Tisha B’Av has become a warehouse day for Jewish historical hardship, so much so that it is fair to wonder why the entire Jewish community doesn’t fast the way many do on Yom Kippur. Perhaps some don’t know or are intimidated by the thought of a summer fast. Some believe since we have a homeland in Israel, the need for fasting has been superseded by that reality. Many of the horrible times remembered on this day center around destruction in Israel, so it stands to reason that a modern state of Israel would negate any reasons for fasting. Or would she?
That verse from Lamentations is frightening. I try to imagine in my mind’s eye what it was that the author was seeing and thinking when it was written.

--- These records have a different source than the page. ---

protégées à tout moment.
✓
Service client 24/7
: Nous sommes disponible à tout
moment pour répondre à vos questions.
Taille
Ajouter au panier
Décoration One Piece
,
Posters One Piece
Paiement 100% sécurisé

Was this literally what he was watching – women cooking their children? Or is this is a metaphor for how dire their situation was when he wrote this painful reflection?
It really doesn’t matter. The truth is that in either case, what is described gives us a window into just how dark of a historical period the first exile was.
On a recent trip to Israel with the Krieger Schechter Day School, seeing a vibrant modern Israel was one of the great joys of my life. It’s almost tempting to say that now that we have a state of Israel, our great historical problems of victimhood and persecution are over.
But we know better. We know that even today we are not immune. Over the past year, anti-Semitic acts have increased here and abroad. We even witnessed a madman entering a synagogue on Shabbat and murdering 11 innocent Jewish souls. The situation has deteriorated so that Felix Klein, a German government official tasked with combating anti-Semitism, said it was unsafe for Jews to wear a kippah in public.
The modern state of Israel is the manifestation of thousands of years of our hope for a Jewish homeland, but she does not fix the world’s problems of anti-Semitism and bigotry. There are times when her very presence adds unnecessary fuel to the fire.
I think that we may need Tisha B’Av more today than ever before. We don’t fast now just to commemorate the historical hardships, we fast in recognition of the painful truth that even after all these years, they have not abated.
Rabbi Joshua Z. Gruenberg is the senior rabbi at Chizuk Amuno Congregation & Schools.